Coming off another harrowing adventure, The Doctor and Clara find themselves arriving in a viking village tormented by a false god. Caught in the midst of an impending siege, they must prepare the good people for a battle with an enemy unlike any they've ever seen.
We open with The Doctor and Clara wrapping up a previously unseen adventure, this time with Clara floating in space alone…save for the brain-eating alien spider in her space suit! Bringing his wayward companion to the safety of the TARDIS, The Doctor lands in a woodland area of Earth, if only to wipe the spider entrails from the heel of his shoe. Upon their arrival, they are intercepted by a gang of roving vikings, giving us the "where" and "when" of their destination. Once captured and taken to their village, The Doctor attempts to take advantage of the primitive culture and bemuse them with a display of his god-like "power" (namely, whipping out his trusty yo-yo), only to be upstaged by a massive, bearded face materializing in the clouds. The figure claims to be the actual Odin promising the warriors below a soldier's paradise in the mighty banquet halls of Valhalla. As groups of vikings are being teleported away, Clara and a local girl, Ashildr, are taken as well, leaving The Doctor powerless to stop it.

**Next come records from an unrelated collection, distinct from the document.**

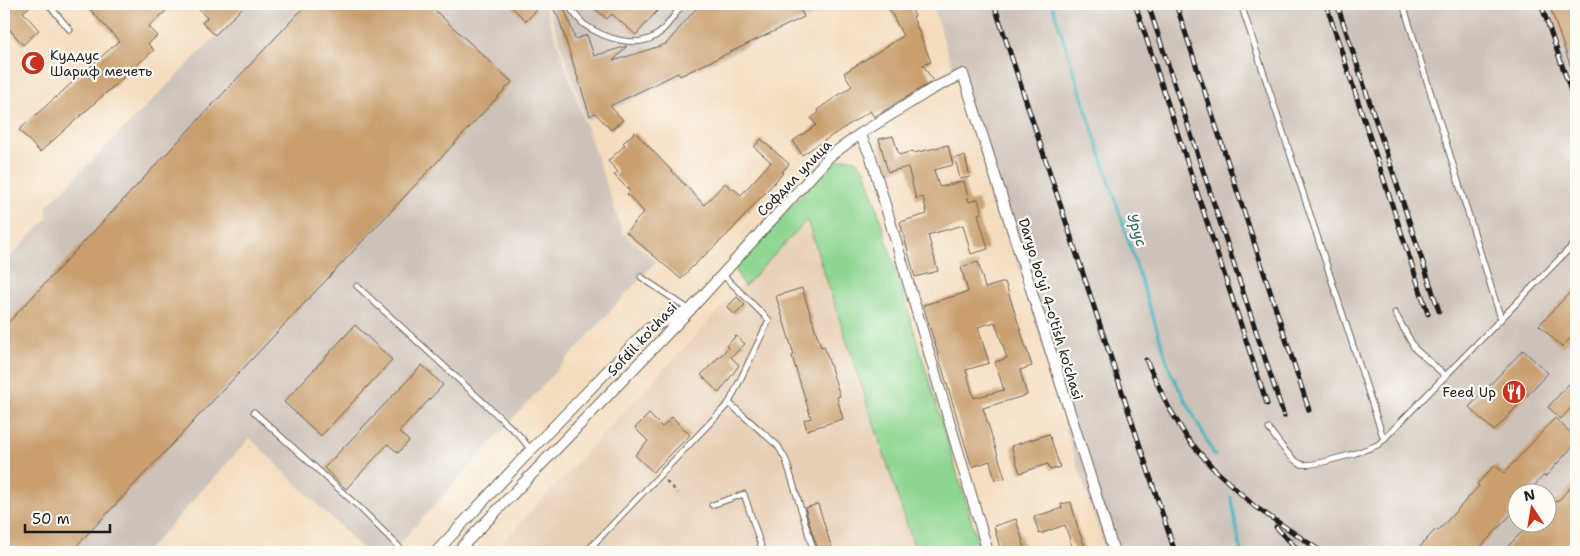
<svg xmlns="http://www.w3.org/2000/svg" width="1580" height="556" viewBox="0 0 1580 556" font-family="'Shantell Sans',sans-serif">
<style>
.built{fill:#e7cfb6}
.industrial{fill:#cdc2b9;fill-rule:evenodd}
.green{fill:#8ed691;stroke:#557956}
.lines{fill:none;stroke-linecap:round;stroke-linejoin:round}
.stream{stroke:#47b6bf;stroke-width:3}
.building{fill:#c99f6e;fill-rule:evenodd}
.service-casing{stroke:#686055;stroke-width:7}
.minor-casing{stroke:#686055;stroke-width:12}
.path{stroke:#686055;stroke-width:2;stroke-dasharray:4 4;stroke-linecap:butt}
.service{stroke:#fff;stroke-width:5}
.minor{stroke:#fff;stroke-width:10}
.rail-casing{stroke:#1c1c1c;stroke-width:5}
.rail{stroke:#fdfcf7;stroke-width:3;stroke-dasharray:9;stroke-linecap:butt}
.labels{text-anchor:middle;stroke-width:4.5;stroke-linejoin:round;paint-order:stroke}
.poi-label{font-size:14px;fill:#1c1c1c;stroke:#fdfcf7;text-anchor:start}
.street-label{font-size:14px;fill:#1c1c1c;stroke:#fdfcf7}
.water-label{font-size:15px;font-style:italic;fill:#2f6165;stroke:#fdfcf7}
</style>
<rect width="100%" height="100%" fill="#fdfcf7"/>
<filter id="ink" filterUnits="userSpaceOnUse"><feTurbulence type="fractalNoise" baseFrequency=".02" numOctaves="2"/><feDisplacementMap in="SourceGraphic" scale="10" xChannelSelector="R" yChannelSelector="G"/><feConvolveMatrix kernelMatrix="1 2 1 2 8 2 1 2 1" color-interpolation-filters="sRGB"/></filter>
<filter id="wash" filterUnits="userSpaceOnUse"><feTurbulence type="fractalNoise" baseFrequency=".0096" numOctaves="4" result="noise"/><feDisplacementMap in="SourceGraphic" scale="20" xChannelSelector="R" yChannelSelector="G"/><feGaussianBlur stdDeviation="1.12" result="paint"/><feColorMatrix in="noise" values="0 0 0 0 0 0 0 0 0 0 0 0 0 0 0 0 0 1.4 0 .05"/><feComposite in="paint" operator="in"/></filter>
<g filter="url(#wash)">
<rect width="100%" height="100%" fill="#f4ddbf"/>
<!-- built -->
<polygon class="built" points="810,213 921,552 493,552"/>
<!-- industrial -->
<g class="industrial">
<polygon points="248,4 544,4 623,233 656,261 392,552 366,552 250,438 146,552 4,552 4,263 47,219 47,206"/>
<polygon points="547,4 838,4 587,121"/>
<path d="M932 4H1576V552H1106L1069 439 1029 300ZM1518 494H1548V524H1518Z"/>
</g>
<!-- green -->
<polygon class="green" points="846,158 855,160 865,169 981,552 916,552 807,220 744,287 735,268 831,163"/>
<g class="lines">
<!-- stream -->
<g class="stream">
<polyline points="1052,4 1171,373 1215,456"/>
<polyline points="1231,497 1241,552"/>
</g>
</g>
<g id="blocks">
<!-- building -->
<g class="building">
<polygon points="4,4 33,4 23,12 39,30 23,45 4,23"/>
<polygon points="85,4 127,4 132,8 137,4 159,4 166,11 148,27 157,36 148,44 154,50 40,152 19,130 119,41"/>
<polygon points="194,4 246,4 215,35 202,23 207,18"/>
<polygon points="307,4 428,4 512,82 71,552 4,552 4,327"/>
<polygon points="509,4 530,4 537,10 526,21"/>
<polygon points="550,4 560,4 566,13 575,39 587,35 594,56 627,46 613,61 666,44 700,4 798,4 804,17 680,76 678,73 610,106 623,120 611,130 595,113 590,116 558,16"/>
<polygon points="589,4 663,4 636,35 612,14 607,19"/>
<polygon points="887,4 909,4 915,16 913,17 931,62 923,65 933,81 874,117 870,111 802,155 793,141 816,125 811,118 819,113 817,110 852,86 844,73 903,36"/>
<polygon points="1549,4 1576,4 1576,78 1575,79"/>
<polygon points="635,132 704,205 725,183 733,190 734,189 741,195 771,162 754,147 761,139 789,164 782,172 783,173 730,232 691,268 681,279 626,232 644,212 627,194 630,191 614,175 618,172 608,161 625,145 623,143"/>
<polygon points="893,136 899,155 913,151 914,153 948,145 953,165 934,170 939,187 964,181 969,202 978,199 982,213 978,214 988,249 971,254 963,225 928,235 938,271 915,277 900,222 927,214 923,197 916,199 908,167 888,172 879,139"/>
<polygon points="965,156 970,177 960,179 955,158"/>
<path d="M978 262 985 288 1005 282 1032 366 1020 370 1027 395 983 408 1005 478 995 480 990 461 972 467 923 305 968 292 961 267ZM995 322 1007 358 995 362 1004 390 974 398 966 370 989 363 978 327Z"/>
<polygon points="1576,286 1576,332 1562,347 1539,325"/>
<polygon points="802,288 821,347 824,346 840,396 837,397 843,419 807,430 804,420 811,418 792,356 794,355 776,296"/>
<polygon points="737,297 745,305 735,315 727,307"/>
<polygon points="355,325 392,360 321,436 284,402"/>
<polygon points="736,336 745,344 731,357 739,365 719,393 701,375 728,348 726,346"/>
<polygon points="1523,350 1548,373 1494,431 1469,407"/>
<polygon points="422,365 443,385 399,432 409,441 398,453 388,444 346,489 324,468"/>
<polygon points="1570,383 1576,389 1576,402 1561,419 1548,407"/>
<polygon points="649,414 662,427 672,417 690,435 653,472 635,455 648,441 635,428"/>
<polygon points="1555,418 1576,438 1576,443 1545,477 1544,475 1527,494 1518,494 1518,507 1476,552 1415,552 1436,529 1438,531 1479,486 1477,484 1495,465 1504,473"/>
<polygon points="1049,434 1060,467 1050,470 1048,464 1020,473 1011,446"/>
<polygon points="1576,481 1576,552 1502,552 1530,524 1548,524 1548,504 1558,501"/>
<polygon points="1071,502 1078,529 1087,552 1074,552 1065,525 1039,534 1034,517 1062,508 1061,504"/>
<polygon points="818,504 833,552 819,552 812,532 805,508"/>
<polygon points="1016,519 1026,552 1001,552 994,526"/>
</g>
</g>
</g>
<g filter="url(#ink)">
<use href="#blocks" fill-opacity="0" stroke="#686055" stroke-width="1"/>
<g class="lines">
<!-- service casing -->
<g class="service-casing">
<g id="service">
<polyline points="48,4 70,30"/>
<path d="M567 4C572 10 578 20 585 25 604 38 638 50 658 34 666 29 676 12 683 4"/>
<polyline points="1241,4 1384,440"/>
<polyline points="1403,4 1501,319"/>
<polyline points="641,277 690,310"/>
<polyline points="357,286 519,435 531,450"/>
<polyline points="1395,313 1415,349 1446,376"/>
<polyline points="729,403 778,446 786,460 814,552"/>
<polyline points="254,412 361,509 404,552"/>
<path d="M1269 429C1277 439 1289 459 1301 464 1311 468 1368 450 1379 444L1576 242"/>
<polyline points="712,505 744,494 763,552"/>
<polyline points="586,552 729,403 769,320 723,275"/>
</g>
</g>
<!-- minor casing -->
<g class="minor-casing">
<g id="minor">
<polyline points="860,134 871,157 988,552"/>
<polyline points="436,552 531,450 648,329 684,312"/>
<polyline points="457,552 690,310 830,156 860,134 932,89 963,74 1114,552"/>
</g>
</g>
<!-- path -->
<polyline class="path" points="666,481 678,493"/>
<!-- service -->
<use href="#service" class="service"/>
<!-- minor -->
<use href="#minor" class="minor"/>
<!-- rail casing -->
<g class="rail-casing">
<g id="rail">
<polyline points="994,4 1175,552"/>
<polyline points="1135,4 1267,404"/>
<polyline points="1148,4 1284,416"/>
<polyline points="1176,4 1309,410"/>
<polyline points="1326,4 1428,314"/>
<polyline points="1337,4 1439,311"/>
<polyline points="1541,4 1576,106"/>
<polyline points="1146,360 1168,406 1187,438 1212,467 1254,506 1322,552"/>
<polyline points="1276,527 1300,552"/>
</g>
</g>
<!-- rail -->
<use href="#rail" class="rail"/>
</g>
</g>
<!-- icons -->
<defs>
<g id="mosque-disc" transform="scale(1.25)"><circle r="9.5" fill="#c8321e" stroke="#fdfcf7"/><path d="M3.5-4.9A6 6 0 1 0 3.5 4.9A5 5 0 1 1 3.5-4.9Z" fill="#fff"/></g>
<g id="restaurant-disc" transform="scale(1.25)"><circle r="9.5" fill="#c8321e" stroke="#fdfcf7"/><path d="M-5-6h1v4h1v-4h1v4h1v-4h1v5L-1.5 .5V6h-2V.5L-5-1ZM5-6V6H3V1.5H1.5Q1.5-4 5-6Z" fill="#fff"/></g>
</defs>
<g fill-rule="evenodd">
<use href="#mosque-disc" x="33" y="63"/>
<use href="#restaurant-disc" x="1514" y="392"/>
</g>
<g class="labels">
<!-- poi labels -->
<g class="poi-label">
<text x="50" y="60">Куддус<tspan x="50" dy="16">Шариф мечеть</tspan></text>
<text x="1496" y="397" text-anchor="end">Feed Up</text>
</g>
<!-- street labels -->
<g class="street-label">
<text transform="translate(794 178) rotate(-46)" y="5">Софдил улица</text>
<text transform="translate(1051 309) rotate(73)" y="5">Daryo bo'yi 4-o'tish ko'chasi</text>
<text transform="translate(642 339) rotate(-47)" y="5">Sofdil ko'chasi</text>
</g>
<!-- water labels -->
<g class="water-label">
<text transform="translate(1137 230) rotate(72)" y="5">Урус</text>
</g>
</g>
<!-- margin -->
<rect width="1580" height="556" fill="none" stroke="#fdfcf7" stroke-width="20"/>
<!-- north arrow -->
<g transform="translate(1532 508) rotate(348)"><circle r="24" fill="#fdfcf7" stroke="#a3a29f"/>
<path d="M0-4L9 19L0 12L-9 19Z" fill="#c8321e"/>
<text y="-8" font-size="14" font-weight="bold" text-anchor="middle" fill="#1c1c1c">N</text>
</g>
<!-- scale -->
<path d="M25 524v8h85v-8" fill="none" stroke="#1c1c1c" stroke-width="2.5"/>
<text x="32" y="524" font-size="15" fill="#1c1c1c" stroke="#fdfcf7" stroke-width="4" paint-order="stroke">50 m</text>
</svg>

Recognizing immediately that the cold, metallic interior in which they've found themselves is not Valhalla in the slightest, Clara attempts to find an escape. Despite her best efforts, only she and Ashildr manage to find an entrance to the apparent spaceship, unable to prevent the vikings from being vaporized in the trap behind them. Once inside, they encounter this "Odin" who proceeds to drink a vile of green fluid, claiming its the combined essences of the mighty warriors he had just slain. Clara, imploring him to leave in peace now that he has what he sought, is interrupted by Ashildr. Horrified by the slaughter of her people, she demands a fight, to which he accepts and sends them both back to tell her people of his impending siege in 24 hour's time.
The Doctor, now expecting a raid from the warrior race known as the Mire, insists on the villagers fleeing. Naturally, they refuse, leaving him no choice but to train a cowardly platoon of farmers and fishermen the art of combat in the span of a day. One blunderous exercise after another renders the new vikings no closer to victory than when they started. Hope relied squarely on The Doctor falling back on his time-tested strategy: be as ridiculous and unexpected as possible. He hatches a plan to humiliate the Mire; spilling not their blood, but their reputation as mighty invaders. After disabling Odin's soldiers with electric eels (yes, you heard right!), he has Ashildr use the Mire's technology to mentally project a dragon hologram over a wooden puppet, all the while recording Odin's terror so as to threaten him with broadcasting the footage across the universe. Unfortunately, their victory proves hollow. As the titular endeavor promises, Ashildr is overwhelmed by the otherwordly technology and does not survive the process. Devastated by his folly, The Doctor damns the rules he swore to abide, and uses an alien chip implant to actually resurrect her.
The Girl Who Died was definitely a fun episode with a lot of laughs and creative plot devices. The shout-out to Peter Capaldi's initial appearance during the David Tennant era not withstanding, the whole story felt tacked on for the sake of setting up the story they actually want to tell in the second part. Having Game of Thrones regular, Maisie Williams (as Ashildr), was certainly a plus, but its hard not to wonder if having more guest stars is just to distract from their attempt to stretch every plot across two episodes for this entire season. As much as showrunner, Steven Moffat, wants to experiment with the format, some elements should remain intact. Its hard not enjoy seeing a viking walk up to The Doctor…and snap his sonic sunglasses in half! The sonic screwdriver was replaced with the wearable tech no sooner than the first episode, much to the disgust of the general viewership. Now that they're out of commission, we can only hope this was a sly attempt at easing us into an updated sonic screwdriver, should we be so fortunate.